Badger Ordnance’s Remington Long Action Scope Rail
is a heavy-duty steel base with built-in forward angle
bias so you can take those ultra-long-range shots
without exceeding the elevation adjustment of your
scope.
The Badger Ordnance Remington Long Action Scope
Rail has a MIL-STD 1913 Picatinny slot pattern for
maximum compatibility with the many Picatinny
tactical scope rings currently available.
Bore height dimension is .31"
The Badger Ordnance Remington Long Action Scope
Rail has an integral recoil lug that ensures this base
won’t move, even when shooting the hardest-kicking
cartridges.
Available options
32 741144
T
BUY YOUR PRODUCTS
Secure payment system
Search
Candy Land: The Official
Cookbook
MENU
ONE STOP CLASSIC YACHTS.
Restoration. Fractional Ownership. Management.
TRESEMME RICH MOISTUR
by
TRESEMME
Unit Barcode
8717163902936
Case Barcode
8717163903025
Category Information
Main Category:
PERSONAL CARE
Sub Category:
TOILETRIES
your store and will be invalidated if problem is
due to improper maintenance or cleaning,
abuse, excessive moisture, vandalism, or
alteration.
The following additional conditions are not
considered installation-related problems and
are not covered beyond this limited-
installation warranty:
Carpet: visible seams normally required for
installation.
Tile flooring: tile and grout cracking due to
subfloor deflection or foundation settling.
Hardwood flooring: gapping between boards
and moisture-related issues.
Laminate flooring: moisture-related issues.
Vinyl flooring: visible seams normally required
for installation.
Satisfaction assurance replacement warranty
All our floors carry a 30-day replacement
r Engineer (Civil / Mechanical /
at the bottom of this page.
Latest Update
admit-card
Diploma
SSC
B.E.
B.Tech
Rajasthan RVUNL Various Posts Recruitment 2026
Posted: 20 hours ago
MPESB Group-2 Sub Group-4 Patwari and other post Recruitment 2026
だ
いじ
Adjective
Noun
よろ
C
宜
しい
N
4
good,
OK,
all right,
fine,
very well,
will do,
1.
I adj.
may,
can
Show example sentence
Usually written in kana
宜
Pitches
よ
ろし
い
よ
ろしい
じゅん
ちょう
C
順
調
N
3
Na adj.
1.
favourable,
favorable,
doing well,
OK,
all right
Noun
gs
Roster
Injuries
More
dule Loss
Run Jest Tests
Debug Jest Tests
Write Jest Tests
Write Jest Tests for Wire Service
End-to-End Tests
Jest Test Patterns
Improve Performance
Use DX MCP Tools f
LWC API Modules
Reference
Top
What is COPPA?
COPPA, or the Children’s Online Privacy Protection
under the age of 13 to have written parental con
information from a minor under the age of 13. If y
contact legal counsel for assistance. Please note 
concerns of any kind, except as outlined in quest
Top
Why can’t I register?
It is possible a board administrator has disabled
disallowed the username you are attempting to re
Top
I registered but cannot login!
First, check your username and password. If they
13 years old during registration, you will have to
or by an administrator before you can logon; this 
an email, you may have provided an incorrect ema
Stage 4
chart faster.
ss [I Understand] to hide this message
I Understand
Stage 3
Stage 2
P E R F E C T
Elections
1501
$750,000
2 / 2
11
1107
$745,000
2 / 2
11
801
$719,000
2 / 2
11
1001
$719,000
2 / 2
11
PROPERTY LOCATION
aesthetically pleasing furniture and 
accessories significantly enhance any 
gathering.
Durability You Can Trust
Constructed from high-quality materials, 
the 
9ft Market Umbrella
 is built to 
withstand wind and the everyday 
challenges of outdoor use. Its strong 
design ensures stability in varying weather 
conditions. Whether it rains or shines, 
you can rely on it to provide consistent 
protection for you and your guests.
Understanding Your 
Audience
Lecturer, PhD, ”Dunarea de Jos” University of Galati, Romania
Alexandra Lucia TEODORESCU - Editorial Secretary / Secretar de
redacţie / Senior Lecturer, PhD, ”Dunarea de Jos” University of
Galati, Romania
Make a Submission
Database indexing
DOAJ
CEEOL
▬▬▬▬▬▬
*Your goal*: The entries above must be copied verbatim. Leave none out.

*Reply*:
Badger Ordnance’s Remington Long Action Scope Rail
is a heavy-duty steel base with built-in forward angle
bias so you can take those ultra-long-range shots
without exceeding the elevation adjustment of your
scope.
The Badger Ordnance Remington Long Action Scope
Rail has a MIL-STD 1913 Picatinny slot pattern for
maximum compatibility with the many Picatinny
tactical scope rings currently available.
Bore height dimension is .31"
The Badger Ordnance Remington Long Action Scope
Rail has an integral recoil lug that ensures this base
won’t move, even when shooting the hardest-kicking
cartridges.
Available options
32 741144
T
BUY YOUR PRODUCTS
Secure payment system
Search
Candy Land: The Official
Cookbook
MENU
ONE STOP CLASSIC YACHTS.
Restoration. Fractional Ownership. Management.
TRESEMME RICH MOISTUR
by
TRESEMME
Unit Barcode
8717163902936
Case Barcode
8717163903025
Category Information
Main Category:
PERSONAL CARE
Sub Category:
TOILETRIES
your store and will be invalidated if problem is
due to improper maintenance or cleaning,
abuse, excessive moisture, vandalism, or
alteration.
The following additional conditions are not
considered installation-related problems and
are not covered beyond this limited-
installation warranty:
Carpet: visible seams normally required for
installation.
Tile flooring: tile and grout cracking due to
subfloor deflection or foundation settling.
Hardwood flooring: gapping between boards
and moisture-related issues.
Laminate flooring: moisture-related issues.
Vinyl flooring: visible seams normally required
for installation.
Satisfaction assurance replacement warranty
All our floors carry a 30-day replacement
r Engineer (Civil / Mechanical /
at the bottom of this page.
Latest Update
admit-card
Diploma
SSC
B.E.
B.Tech
Rajasthan RVUNL Various Posts Recruitment 2026
Posted: 20 hours ago
MPESB Group-2 Sub Group-4 Patwari and other post Recruitment 2026
だ
いじ
Adjective
Noun
よろ
C
宜
しい
N
4
good,
OK,
all right,
fine,
very well,
will do,
1.
I adj.
may,
can
Show example sentence
Usually written in kana
宜
Pitches
よ
ろし
い
よ
ろしい
じゅん
ちょう
C
順
調
N
3
Na adj.
1.
favourable,
favorable,
doing well,
OK,
all right
Noun
gs
Roster
Injuries
More
dule Loss
Run Jest Tests
Debug Jest Tests
Write Jest Tests
Write Jest Tests for Wire Service
End-to-End Tests
Jest Test Patterns
Improve Performance
Use DX MCP Tools f
LWC API Modules
Reference
Top
What is COPPA?
COPPA, or the Children’s Online Privacy Protection
under the age of 13 to have written parental con
information from a minor under the age of 13. If y
contact legal counsel for assistance. Please note 
concerns of any kind, except as outlined in quest
Top
Why can’t I register?
It is possible a board administrator has disabled
disallowed the username you are attempting to re
Top
I registered but cannot login!
First, check your username and password. If they
13 years old during registration, you will have to
or by an administrator before you can logon; this 
an email, you may have provided an incorrect ema
Stage 4
chart faster.
ss [I Understand] to hide this message
I Understand
Stage 3
Stage 2
P E R F E C T
Elections
1501
$750,000
2 / 2
11
1107
$745,000
2 / 2
11
801
$719,000
2 / 2
11
1001
$719,000
2 / 2
11
PROPERTY LOCATION
aesthetically pleasing furniture and 
accessories significantly enhance any 
gathering.
Durability You Can Trust
Constructed from high-quality materials, 
the 
9ft Market Umbrella
 is built to 
withstand wind and the everyday 
challenges of outdoor use. Its strong 
design ensures stability in varying weather 
conditions. Whether it rains or shines, 
you can rely on it to provide consistent 
protection for you and your guests.
Understanding Your 
Audience
Lecturer, PhD, ”Dunarea de Jos” University of Galati, Romania
Alexandra Lucia TEODORESCU - Editorial Secretary / Secretar de
redacţie / Senior Lecturer, PhD, ”Dunarea de Jos” University of
Galati, Romania
Make a Submission
Database indexing
DOAJ
CEEOL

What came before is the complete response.